Come sei riuscito a dare voce ad una donna che appartiene ad un periodo storico diverso dal tuo? «Non c’è una risposta razionale, siamo nel campo dell’arte e di un lavoro di lettura, di documentazione. Mi vengono in mente le parole di Conrad: “Come faccio a spiegare a mia moglie che se guardo fuori dalla finestra sto lavorando?” Ho dato voce ad una donna e sono stato il primo lettore della mia opera. Maria stessa mi ha utilizzato per scrivere la sua storia».
Hai visitato i luoghi che descrivi nel romanzo?
«Conosco bene quei posti, li ho visitati con un mio amico guida turistica, prima del lockdown. Sono dei luoghi ancora incontaminati, poco noti della Calabria. È un territorio magico, si sente una selvaggia magia».
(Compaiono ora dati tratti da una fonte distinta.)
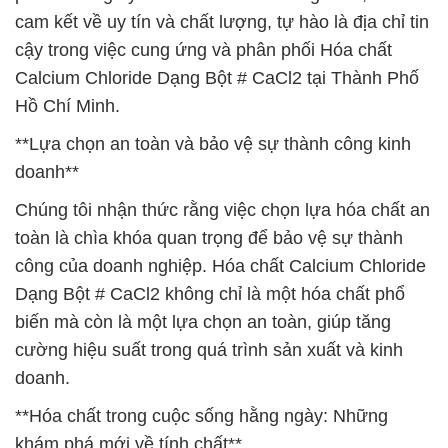
cam kết về uy tín và chất lượng, tự hào là địa chỉ tin
cậy trong việc cung ứng và phân phối Hóa chất
Calcium Chloride Dạng Bột # CaCl2 tại Thành Phố
Hồ Chí Minh.
**Lựa chọn an toàn và bảo vệ sự thành công kinh
doanh**
Chúng tôi nhận thức rằng việc chọn lựa hóa chất an
toàn là chìa khóa quan trọng để bảo vệ sự thành
công của doanh nghiệp. Hóa chất Calcium Chloride
Dạng Bột # CaCl2 không chỉ là một hóa chất phổ
biến mà còn là một lựa chọn an toàn, giúp tăng
cường hiệu suất trong quá trình sản xuất và kinh
doanh.
**Hóa chất trong cuộc sống hằng ngày: Những
khám phá mới về tính chất**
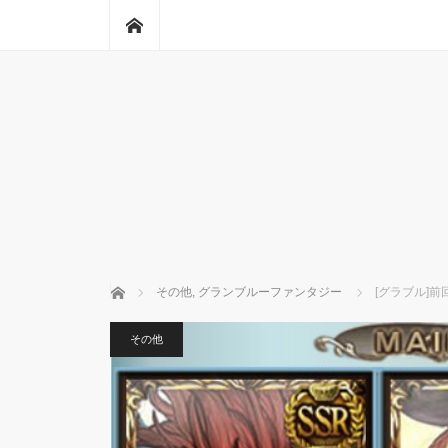
ホーム
ホーム
その他
,
グランブルーファンタジー
[グラブル]
その他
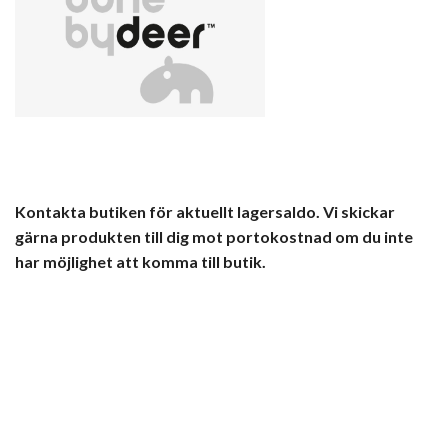
Kontakta butiken för aktuellt lagersaldo. Vi skickar
gärna produkten till dig mot portokostnad om du inte
har möjlighet att komma till butik.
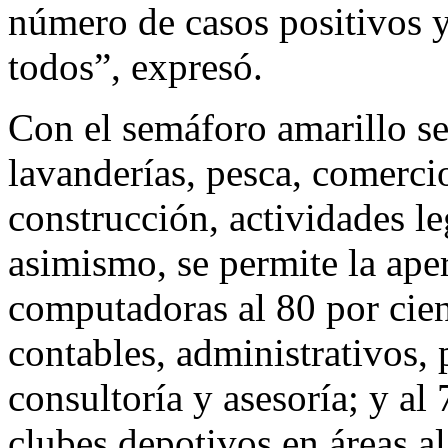
número de casos positivos y
todos”, expresó.
Con el semáforo amarillo se 
lavanderías, pesca, comerci
construcción, actividades leg
asimismo, se permite la aper
computadoras al 80 por cient
contables, administrativos, 
consultoría y asesoría; y al
clubes depotivos en áreas al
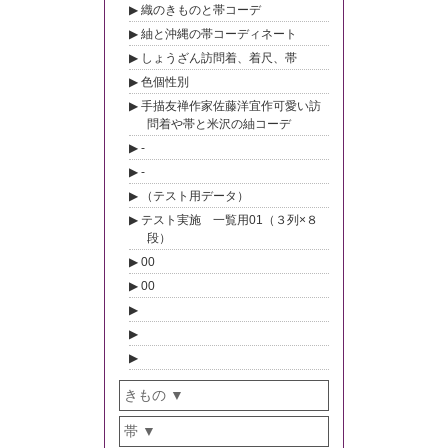
織のきものと帯コーデ
紬と沖縄の帯コーディネート
しょうざん訪問着、着尺、帯
色個性別
手描友禅作家佐藤洋宜作可愛い訪
問着や帯と米沢の紬コーデ
-
-
（テスト用データ）
テスト実施 一覧用01（３列×８
段）
00
00
きもの
帯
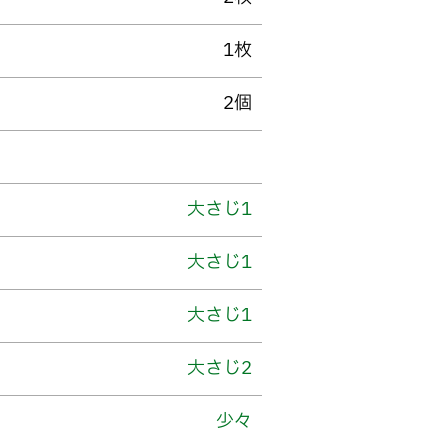
1枚
2個
大さじ1
大さじ1
大さじ1
大さじ2
少々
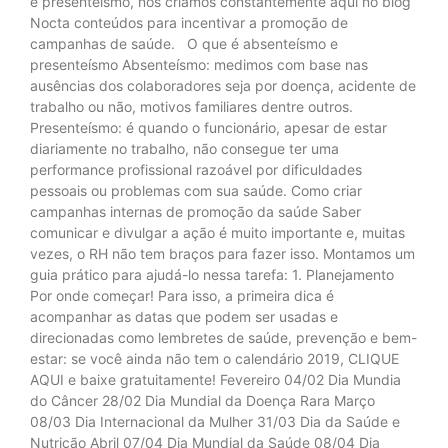
e presenteísmo, nós criamos constantemente aqui no blog
Nocta conteúdos para incentivar a promoção de
campanhas de saúde. O que é absenteísmo e
presenteísmo Absenteísmo: medimos com base nas
ausências dos colaboradores seja por doença, acidente de
trabalho ou não, motivos familiares dentre outros.
Presenteísmo: é quando o funcionário, apesar de estar
diariamente no trabalho, não consegue ter uma
performance profissional razoável por dificuldades
pessoais ou problemas com sua saúde. Como criar
campanhas internas de promoção da saúde Saber
comunicar e divulgar a ação é muito importante e, muitas
vezes, o RH não tem braços para fazer isso. Montamos um
guia prático para ajudá-lo nessa tarefa: 1. Planejamento
Por onde começar! Para isso, a primeira dica é
acompanhar as datas que podem ser usadas e
direcionadas como lembretes de saúde, prevenção e bem-
estar: se você ainda não tem o calendário 2019, CLIQUE
AQUI e baixe gratuitamente! Fevereiro 04/02 Dia Mundia
do Câncer 28/02 Dia Mundial da Doença Rara Março
08/03 Dia Internacional da Mulher 31/03 Dia da Saúde e
Nutrição Abril 07/04 Dia Mundial da Saúde 08/04 Dia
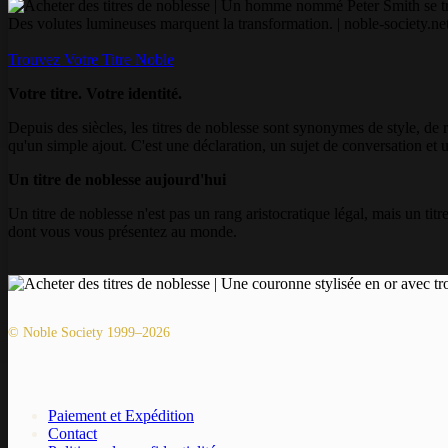
Trouvez Votre Titre Noble
Votre titre. Votre identité.
Depuis des siècles, les titres de noblesse sont synonymes de style, de ra
qu'un simple ajout. C'est une déclaration, un sujet de conversation et 
Un titre de noblesse aujourd'hui
Un titre de noblesse n'est pas un rang aristocratique légal, mais un tit
dont vous vous présentez au monde.
© Noble Society 1999–2026
Paiement et Expédition
Contact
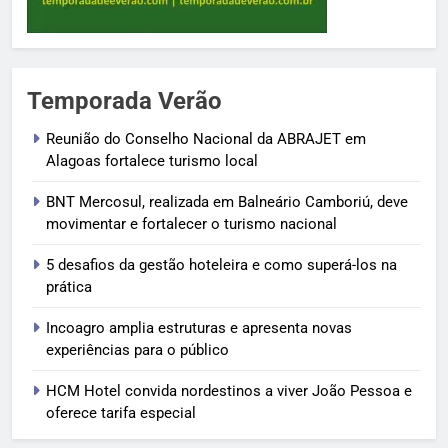
Temporada Verão
Reunião do Conselho Nacional da ABRAJET em
Alagoas fortalece turismo local
BNT Mercosul, realizada em Balneário Camboriú, deve
movimentar e fortalecer o turismo nacional
5 desafios da gestão hoteleira e como superá-los na
prática
Incoagro amplia estruturas e apresenta novas
experiências para o público
HCM Hotel convida nordestinos a viver João Pessoa e
oferece tarifa especial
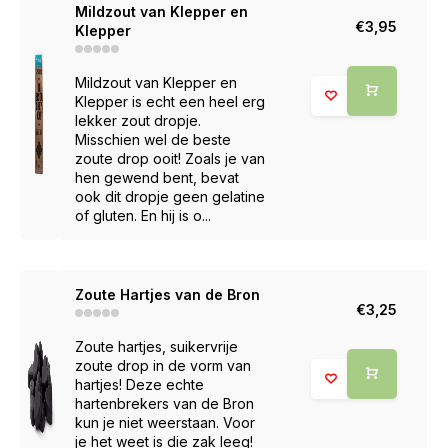
Mildzout van Klepper en
€3,95
Klepper
Mildzout van Klepper en
Klepper is echt een heel erg
lekker zout dropje.
Misschien wel de beste
zoute drop ooit! Zoals je van
hen gewend bent, bevat
ook dit dropje geen gelatine
of gluten. En hij is o...
Zoute Hartjes van de Bron
€3,25
Zoute hartjes, suikervrije
zoute drop in de vorm van
hartjes! Deze echte
hartenbrekers van de Bron
kun je niet weerstaan. Voor
je het weet is die zak leeg!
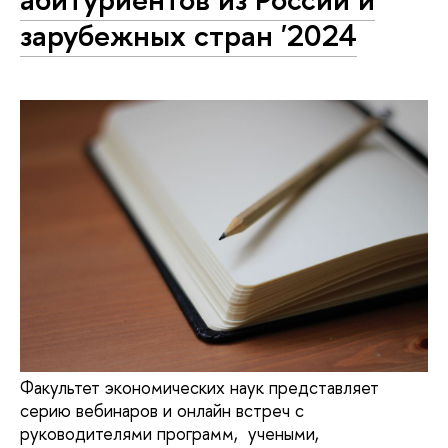
зарубежных стран '2024
Факультет экономических наук представляет
серию вебинаров и онлайн встреч с
руководителями программ, учеными,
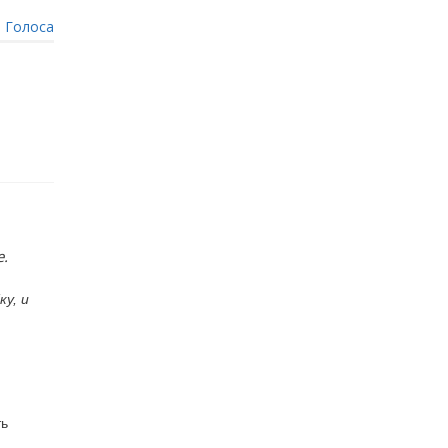
|
Голоса
.
у, и
ть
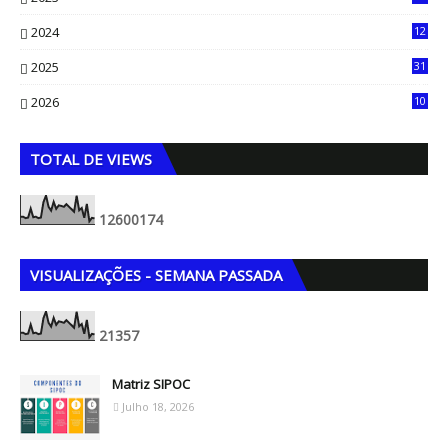
90
2024
12
71
2025
31
8
2026
10
5
TOTAL DE VIEWS
1
2
6
0
0
1
7
4
VISUALIZAÇÕES - SEMANA PASSADA
2
1
3
5
7
Matriz SIPOC
Julho 18, 2026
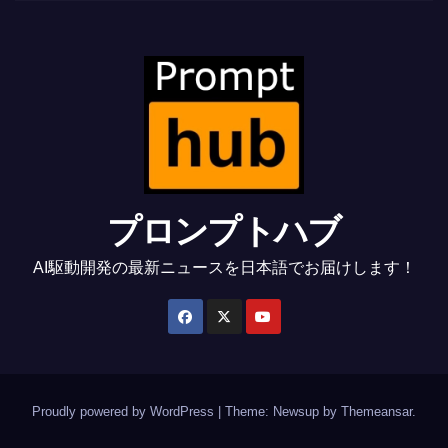
プロンプトハブ
AI駆動開発の最新ニュースを日本語でお届けします！
Proudly powered by WordPress
|
Theme: Newsup by
Themeansar
.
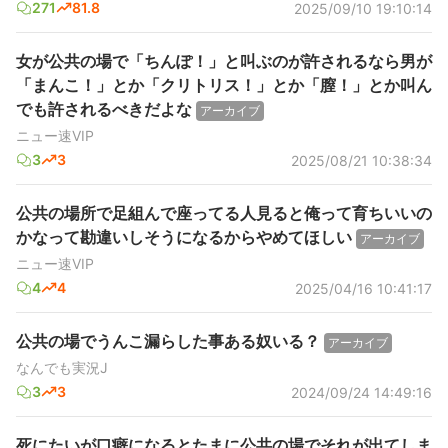
271
81.8
2025/09/10 19:10:14
女が公共の場で「ちんぽ！」と叫ぶのが許されるなら男が
「まんこ！」とか「クリトリス！」とか「膣！」とか叫ん
でも許されるべきだよな
アーカイブ
ニュー速VIP
3
3
2025/08/21 10:38:34
公共の場所で足組んで座ってる人見ると俺って育ちいいの
かなって勘違いしそうになるからやめてほしい
アーカイブ
ニュー速VIP
4
4
2025/04/16 10:41:17
公共の場でうんこ漏らした事ある奴いる？
アーカイブ
なんでも実況J
3
3
2024/09/24 14:49:16
死にたいが口癖になるとたまに公共の場でそれが出てしま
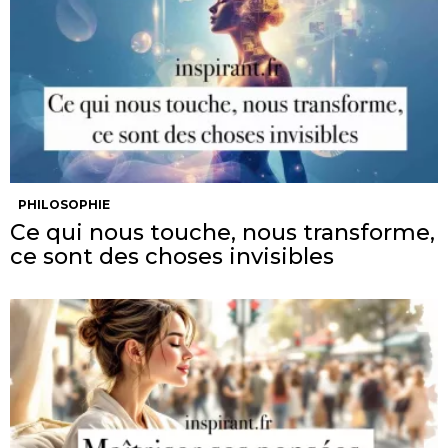
PHILOSOPHIE
Ce qui nous touche, nous transforme,
ce sont des choses invisibles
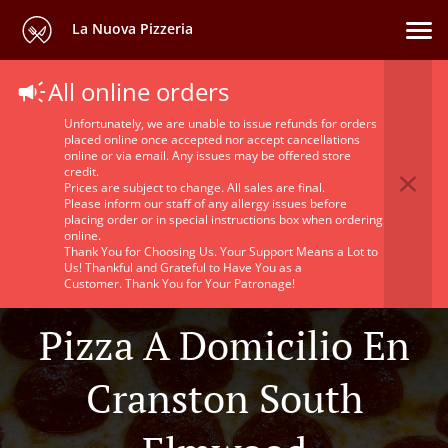
La Nuova Pizzeria
All online orders
Unfortunately, we are unable to issue refunds for orders
placed online once accepted nor accept cancellations
online or via email. Any issues may be offered store
credit.
Prices are subject to change. All sales are final.
Please inform our staff of any allergy issues before
placing order or in special instructions box when ordering
online.
Thank You for Choosing Us. Your Support Means a Lot to
Us! Thankful and Grateful to Have You as a
Customer. Thank You for Your Patronage!
Pizza A Domicilio En
Cranston South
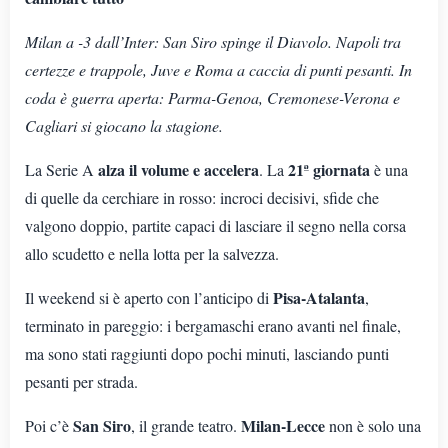
Milan a -3 dall’Inter: San Siro spinge il Diavolo. Napoli tra
certezze e trappole, Juve e Roma a caccia di punti pesanti. In
coda è guerra aperta: Parma-Genoa, Cremonese-Verona e
Cagliari si giocano la stagione.
alza il volume e accelera
21ª giornata
La Serie A
. La
è una
di quelle da cerchiare in rosso: incroci decisivi, sfide che
valgono doppio, partite capaci di lasciare il segno nella corsa
allo scudetto e nella lotta per la salvezza.
Pisa-Atalanta
Il weekend si è aperto con l’anticipo di
,
terminato in pareggio: i bergamaschi erano avanti nel finale,
ma sono stati raggiunti dopo pochi minuti, lasciando punti
pesanti per strada.
San Siro
Milan-Lecce
Poi c’è
, il grande teatro.
non è solo una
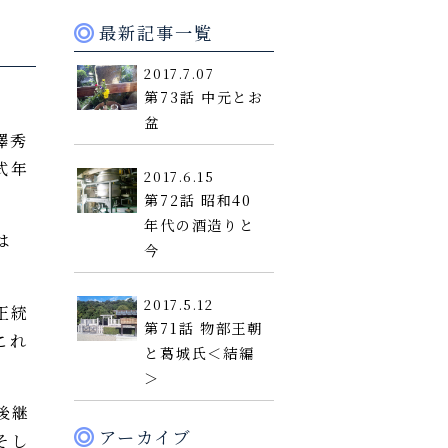
最新記事一覧
2017.7.07
第73話 中元とお
盆
澤秀
式年
2017.6.15
第72話 昭和40
年代の酒造りと
は
今
2017.5.12
正統
第71話 物部王朝
これ
と葛城氏＜結編
＞
後継
アーカイブ
そし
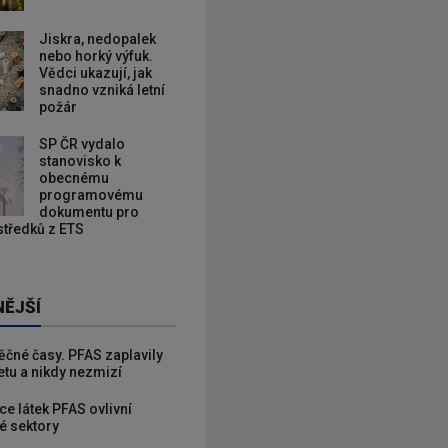
Jiskra, nedopalek
nebo horký výfuk.
Vědci ukazují, jak
snadno vzniká letní
požár
SP ČR vydalo
stanovisko k
obecnému
programovému
dokumentu pro
ostředků z ETS
NĚJŠÍ
věčné časy. PFAS zaplavily
etu a nikdy nezmizí
ce látek PFAS ovlivní
é sektory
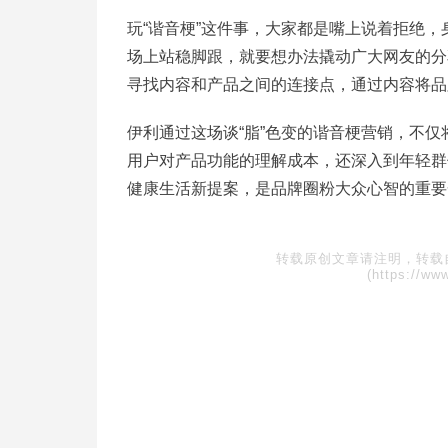
玩“谐音梗”这件事，大家都是嘴上说着拒绝
场上站稳脚跟，就要想办法撬动广大网友的分
寻找内容和产品之间的连接点，通过内容将品
伊利通过这场谈“脂”色变的谐音梗营销，不仅
用户对产品功能的理解成本，还深入到年轻群
健康生活新提案，是品牌圈粉大众心智的重要
转载原创文章请注明，转载
(https://ww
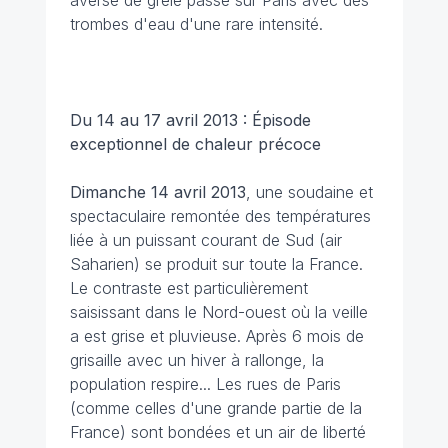
averse de grêle passe sur Paris avec des
trombes d'eau d'une rare intensité.
Du 14 au 17 avril 2013 : Épisode
exceptionnel de chaleur précoce
Dimanche 14 avril 2013
, une soudaine et
spectaculaire remontée des températures
liée à un puissant courant de Sud (air
Saharien) se produit sur toute la France.
Le contraste est particulièrement
saisissant dans le Nord-ouest où la veille
a est grise et pluvieuse. Après 6 mois de
grisaille avec un hiver à rallonge, la
population respire... Les rues de Paris
(comme celles d'une grande partie de la
France) sont bondées et un air de liberté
Nel libro, oltre Maria, ci sono molte figure femminili. Ce ne vuoi parlare?
«Mi soffermerei su due in particolare: zia Terremoto e la maestra Donato che sono entrambe fondamentali per la crescita di Maria. Ciccilla fa fatica a staccarsi dall’immagine di sua madre, sempre pronta a piegare la testa, vista come una schiava che, come dire, ha abdicato la sua felicità di donna. Quando Maria va dalla zia comprende che c’è un altro modo di vivere . A suo modo la zia è già una rivoluzionaria: pesca e caccia di frodo e spigola il grano nelle terre demaniali. Maria sente che è libera e vuole diventarlo anche lei. La maestra poi le offre quegli strumenti culturali per comprendere il mondo attraverso la lettura. Maria sfida anche suo padre che le chiedeva: “Perché leggi cose da nobili, pazzi o moribondi?”. Penso che anche l’Italia abbia fatto lo stesso percorso culturale di Maria : da contadina analfabeta a operaia, dalla campagna alla città coltivando un’idea di liberazione. Durante il processo Maria dice una frase indimenticabile: “In verità illetterata non sono”».
Il titolo del romanzo Italiana può avere diverse connotazioni. Quali?
«Sono consapevole di scrivere libri non facili che riguardano spesso il mondo in cui viviamo ma visto da altre angolazioni. Il titolo è scontato o è una provocazione? Non saprei. Penso alla famosa frase di Massimo d’Azeglio: “Abbiamo fatto l’Italia ,ora dobbiamo fare gli italiani”. C’è una complessità ad essere italiani che risiede proprio nella nostra identità nazionale».
La storia di Maria Oliveiro è stata edulcorata?
«Non credo. Maria era una donna violenta e su questo non ci sono dubbi. Uccise la sorella Teresa in modo orribile, con 48 colpi di scure ed in presenza dei tre figli della donna. Tuttavia tutti i personaggi che compaiono nel romanzo hanno sfumature tra il bene e il male».
Maria ha un rapporto quasi simbiotico con la natura che la circonda: si commuove quando un larice deve essere abbattuto, una lupa che l’accompagna ulula alla Luna quando lei ha problemi con il marito Pietro. Nel libro c’è tanta poesia alla Mario Rigoni Stern.
«Si, è vero sono stato ispirato da Mario Rigoni Stern. La natura per Maria è il regno della salvezza e non la puoi tradire senza sentirti tradito».
Scriverai ancora sull’immigrazione?
«Non credo, l’ho già fatto in Non dirmi che hai paura e Il grande futuro».
Cosa abbandona Maria e cosa prende Ciccilla?
«Maria abbandona la paura soprattutto quella di non essere se stessa e la paura della libertà. In questo l’aiuta Pietro Monaco, suo marito, anche lui brigante, che le apre un mondo attraverso l’amore».